There are too many similarly colored butterflies for me to identify it from a photograph, so I just have to enjoy the sight.

Wednesday, May 20, 2015

The Old Indian Path

Several weeks ago, in that odd season between the end of winter and the beginning of spring, after the last snow had melted but before wildflowers and tree leaves had broken bud, I decided to take a hike through history on the old trail over Bald Eagle Mountain.

Centuries ago Native Americans regularly traveled long distances, in our area from what we now call Chesapeake Bay to central New York’s Finger Lakes and beyond. Apparently there were regular journeys of many hundreds and even thousands of miles. Stone artifacts whose origin can be determined have been found at long distances from where they were initially obtained.

There was an extensive network of trails regularly used to make these journeys to both trade and raid. In our area most of the trails followed the river or major streams – the terrain was easier, there was more food available and semi-permanent villages as well as temporarily occupied sites were located there.

The river has some major bends in its course so that actually following the river would sometimes entail a long walk to not get very far. In those situations people on foot often took shortcuts across the intervening landscape.

One of those shortcuts went up and over the ridge – a climb of almost 1,200 vertical feet, followed by a descent of 400 feet into a high valley, then up 200 feet to a saddle in another ridge and finally a descent of 1,100 feet down to the river. The shortcut would have taken about nine miles off the journey between two points along the river.
The old path in the high valley
Before and after the American Revolution a large number of settlers moved into the area; a gristmill was built where a stream at the northern terminus of the shortcut entered the river. Settlers in the big valley south of the ridge began using the old Native American path up and over the ridge. Grain was taken to the gristmill on packhorses and the ground product returned the same way.
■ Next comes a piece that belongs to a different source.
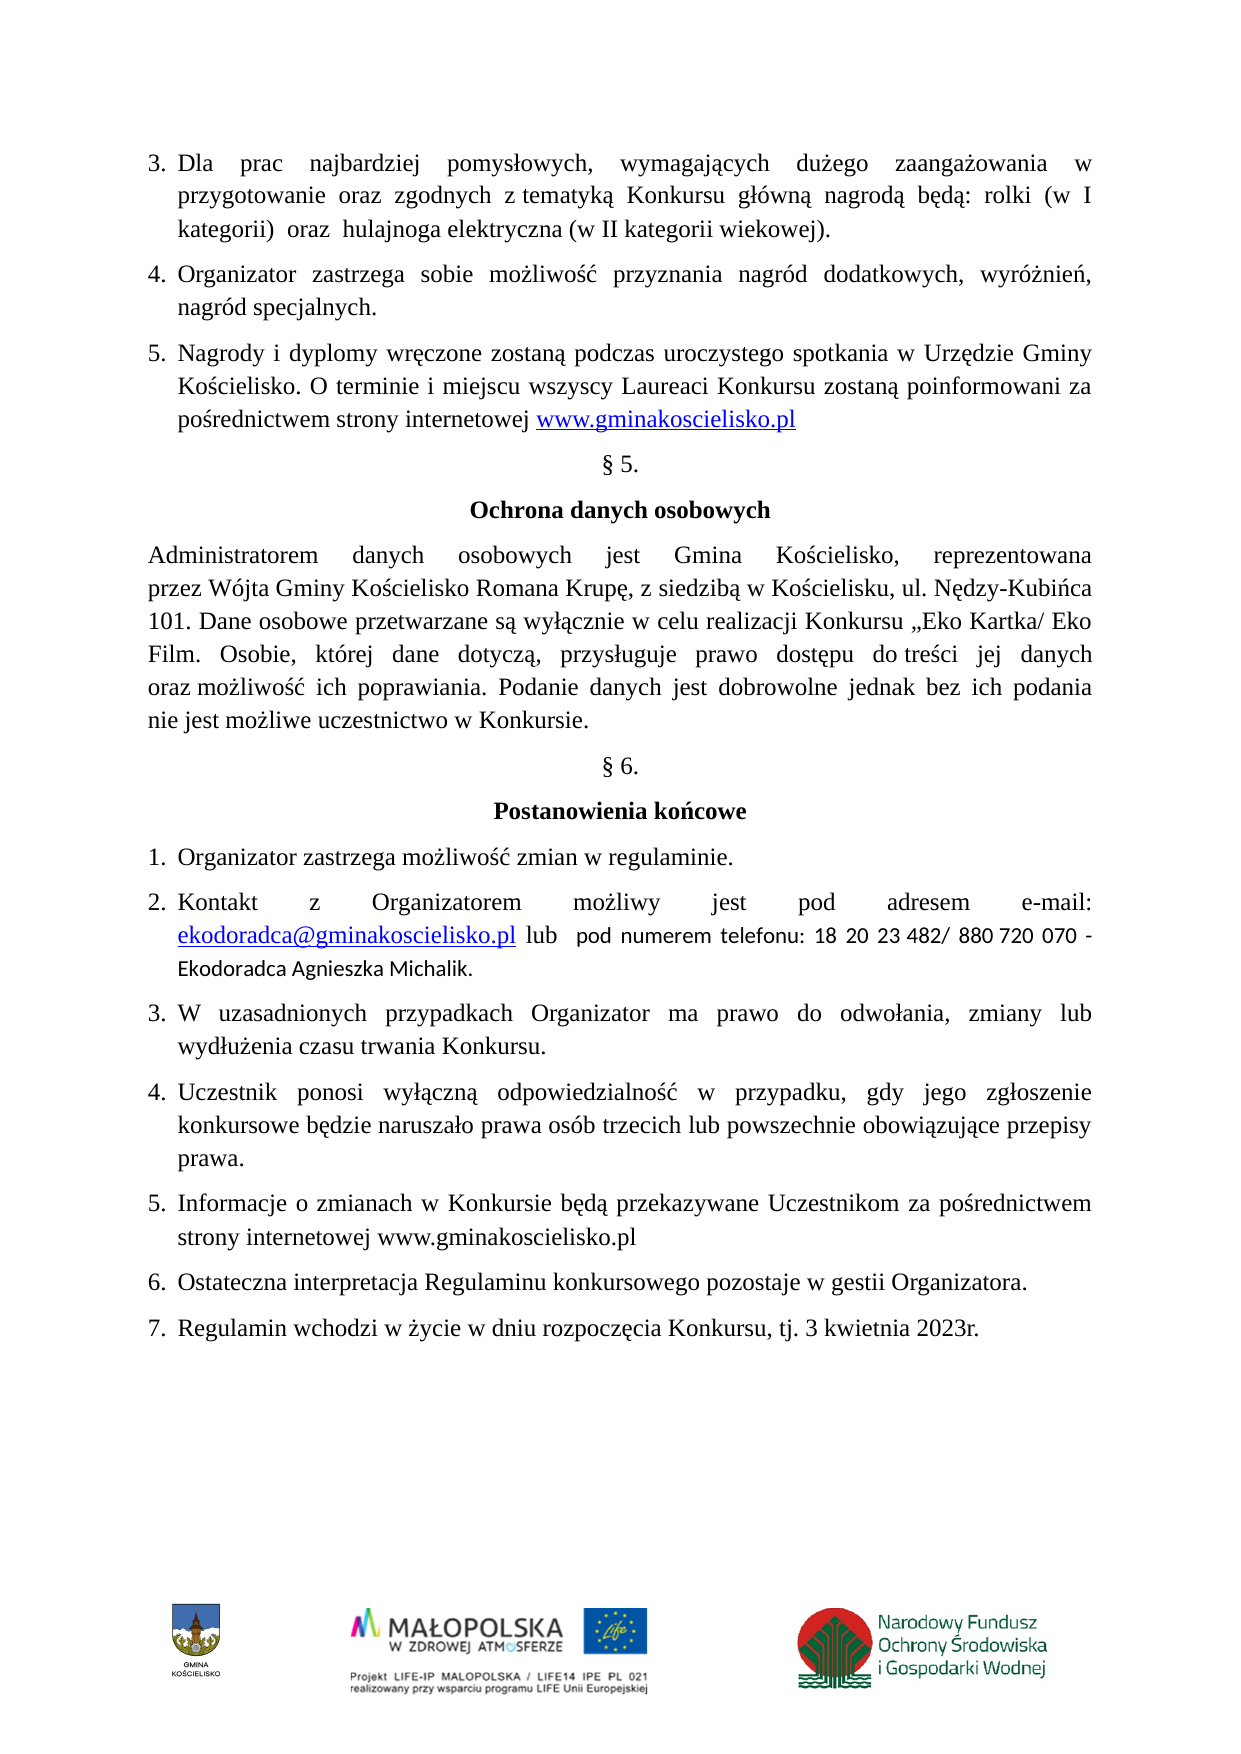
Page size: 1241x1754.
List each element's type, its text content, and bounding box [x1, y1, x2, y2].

At lower elevations the old path was widened enough over the years that it could accommodate wagons, but up on the ridges and in the high valley there’s no evidence that it has ever been anything other than a path for humans and horses. The county history that was written in 1892 mentions the old path and goes on to say that “It was a famous path in Indian times and was much traveled, and over it many white prisoners, including women and children, were hurried along into captivity.   
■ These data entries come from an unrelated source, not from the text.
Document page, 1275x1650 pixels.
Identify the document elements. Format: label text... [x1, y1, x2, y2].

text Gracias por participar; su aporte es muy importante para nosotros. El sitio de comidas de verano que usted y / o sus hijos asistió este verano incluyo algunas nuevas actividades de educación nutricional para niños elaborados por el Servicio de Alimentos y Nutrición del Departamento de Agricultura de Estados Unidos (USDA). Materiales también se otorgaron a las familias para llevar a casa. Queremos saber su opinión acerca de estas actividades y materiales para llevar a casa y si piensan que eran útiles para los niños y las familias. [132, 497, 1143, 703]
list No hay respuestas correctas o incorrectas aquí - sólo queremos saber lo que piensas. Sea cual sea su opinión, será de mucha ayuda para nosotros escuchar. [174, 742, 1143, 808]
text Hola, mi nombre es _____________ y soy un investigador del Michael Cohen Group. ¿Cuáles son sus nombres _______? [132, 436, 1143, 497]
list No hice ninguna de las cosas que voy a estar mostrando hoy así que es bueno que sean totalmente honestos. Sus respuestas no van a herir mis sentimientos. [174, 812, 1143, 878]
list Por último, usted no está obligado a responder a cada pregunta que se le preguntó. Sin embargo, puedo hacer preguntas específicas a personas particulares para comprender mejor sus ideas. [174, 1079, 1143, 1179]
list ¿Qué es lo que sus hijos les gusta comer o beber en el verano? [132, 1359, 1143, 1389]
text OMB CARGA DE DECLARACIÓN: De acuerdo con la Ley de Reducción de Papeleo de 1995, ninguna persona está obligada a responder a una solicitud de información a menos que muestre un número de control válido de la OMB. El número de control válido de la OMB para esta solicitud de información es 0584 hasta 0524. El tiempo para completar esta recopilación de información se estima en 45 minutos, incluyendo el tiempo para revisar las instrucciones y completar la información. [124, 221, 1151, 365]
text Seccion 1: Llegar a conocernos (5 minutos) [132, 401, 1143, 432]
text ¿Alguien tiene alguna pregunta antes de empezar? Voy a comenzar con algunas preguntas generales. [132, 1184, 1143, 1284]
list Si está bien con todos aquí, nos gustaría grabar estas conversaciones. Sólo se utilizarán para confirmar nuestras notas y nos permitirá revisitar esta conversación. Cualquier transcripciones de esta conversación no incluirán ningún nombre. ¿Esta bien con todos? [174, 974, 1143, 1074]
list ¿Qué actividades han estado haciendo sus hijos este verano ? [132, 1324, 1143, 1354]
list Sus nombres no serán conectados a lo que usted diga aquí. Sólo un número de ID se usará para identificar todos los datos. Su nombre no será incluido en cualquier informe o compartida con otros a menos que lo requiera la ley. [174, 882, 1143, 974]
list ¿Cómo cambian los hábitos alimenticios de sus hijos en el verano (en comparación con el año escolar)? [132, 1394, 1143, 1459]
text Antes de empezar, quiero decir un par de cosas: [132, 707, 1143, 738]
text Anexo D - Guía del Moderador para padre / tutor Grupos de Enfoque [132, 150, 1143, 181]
Today in places the old path is hard to follow in dense head-high patches of mountain laurel. But, on the ridgetops and in the high valley hikers and hunters have kept it open and it’s easy to follow. Worn deep in places, it’s a reminder of days and people long gone, an interesting hike, and an entry into some remote country.

Wednesday, May 13, 2015

At The Inlet

Two weeks ago I set a camera trap at the inlet of a large pond in hopes of getting photographs of wood ducks. 
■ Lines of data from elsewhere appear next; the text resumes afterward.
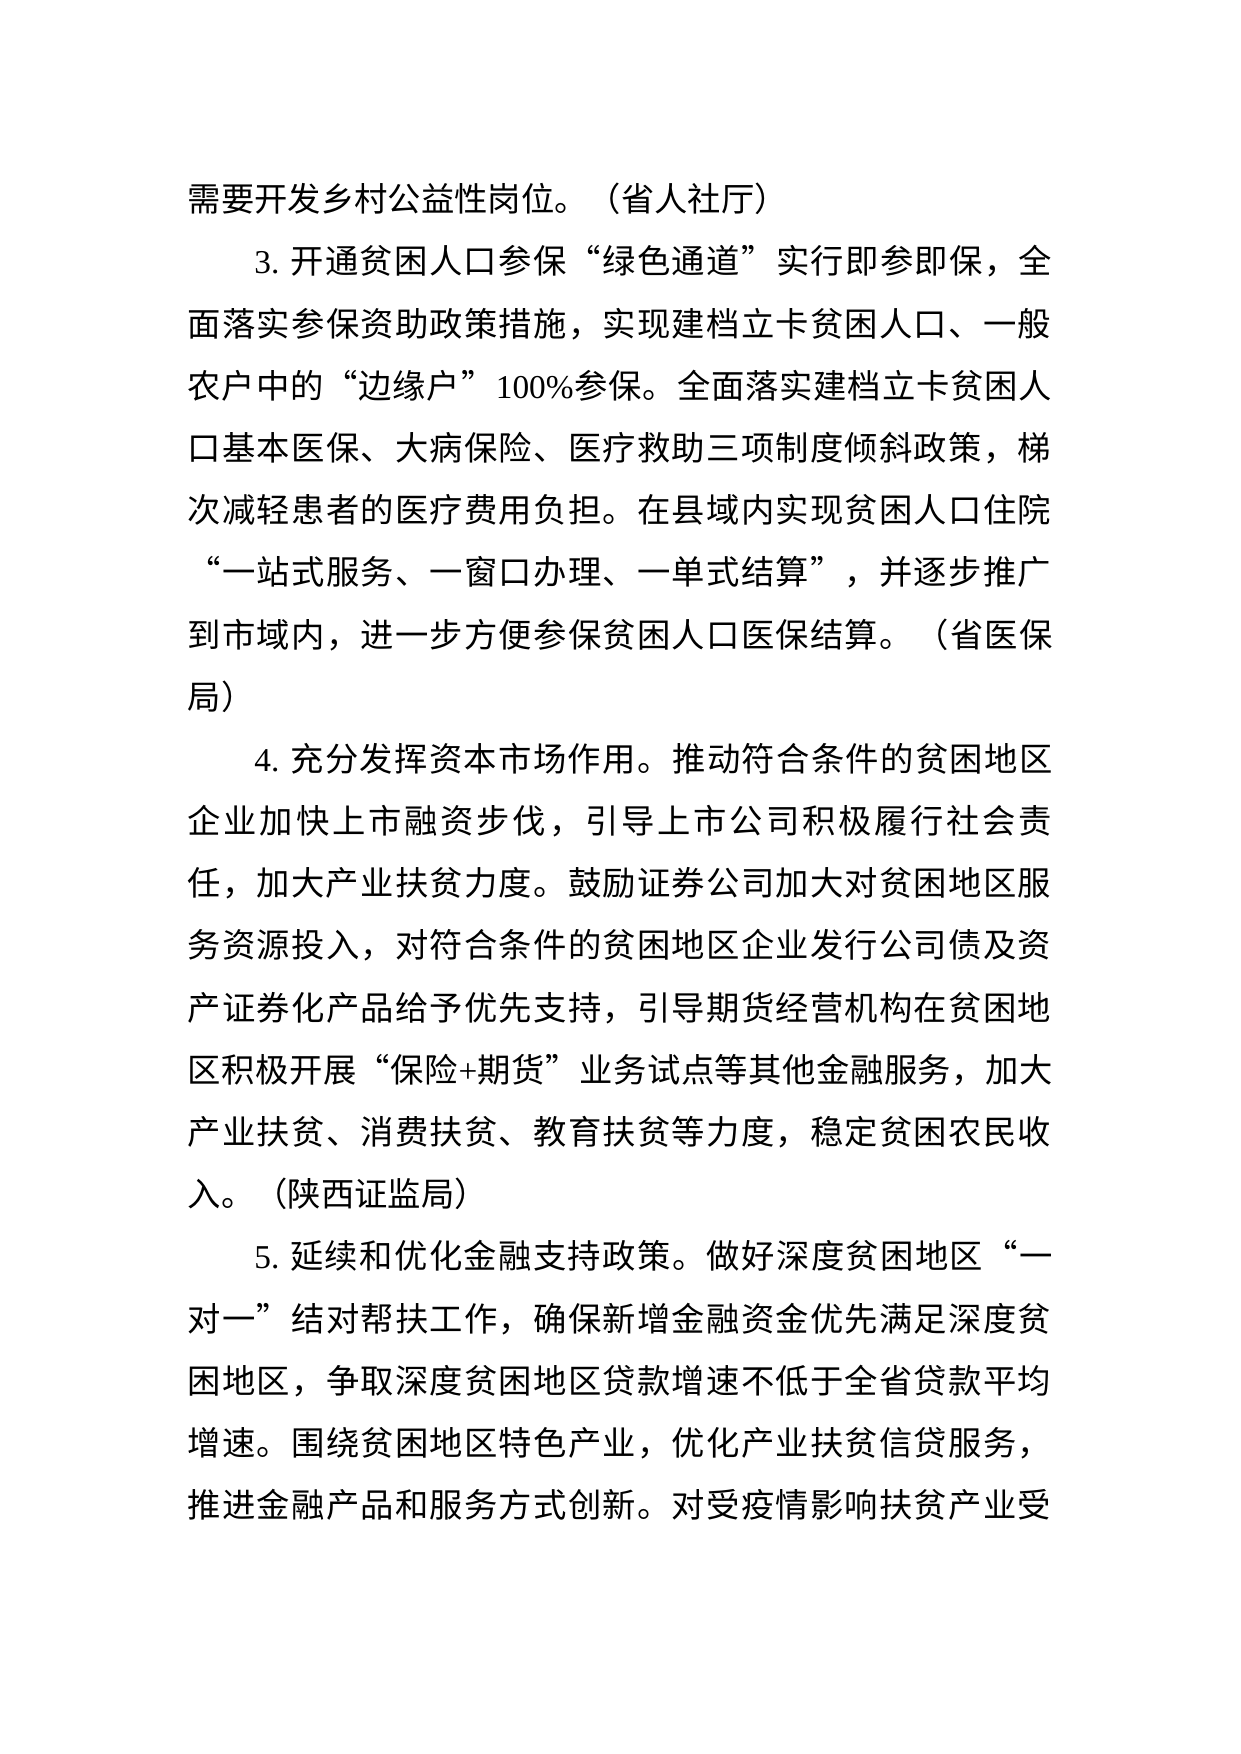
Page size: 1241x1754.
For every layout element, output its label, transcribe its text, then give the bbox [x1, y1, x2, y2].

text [187, 162, 1053, 224]
text 4. 充分发挥资本市场作用。推动符合条件的贫困地区企业加快上市融资步伐，引导上市公司积极履行社会责任，加大产业扶贫力度。鼓励证券公司加大对贫困地区服务资源投入，对符合条件的贫困地区企业发行公司债及资产证券化产品给予优先支持，引导期货经营机构在贫困地区积极开展“保险+期货”业务试点等其他金融服务，加大产业扶贫、消费扶贫、教育扶贫等力度，稳定贫困农民收入。（陕西证监局） [187, 722, 1053, 1219]
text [187, 1219, 1053, 1530]
text 3. 开通贫困人口参保“绿色通道”实行即参即保，全面落实参保资助政策措施，实现建档立卡贫困人口、一般农户中的“边缘户”100%参保。全面落实建档立卡贫困人口基本医保、大病保险、医疗救助三项制度倾斜政策，梯次减轻患者的医疗费用负担。在县域内实现贫困人口住院“一站式服务、一窗口办理、一单式结算”，并逐步推广到市域内，进一步方便参保贫困人口医保结算。（省医保局） [187, 224, 1053, 722]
Well, it didn’t catch wood ducks – but it got a pretty nice variety of wildlife. A great blue heron visited the inlet –

It (or another great blue) was back at dawn the next morning –
A Canada goose and its goslings also visited the inlet –

And, one evening, a white-tailed deer came for a drink –
and then waded across the inlet –
The pond isn’t in the Big Woods, so it was somewhat surprising when there were pictures of a bobcat during daylight and the next night getting a drink from the inlet –

The next surprise was a porcupine also stopping by for a drink –

And there was the tail end of a passing black bear –

Unfortunately, that was the only image of the bear. Apparently it passed by too rapidly for the camera to wake up and get the whole bear in the picture. 

Yes indeed, checking a camera trap is like opening a surprise Christmas present – you never know what you’ll find.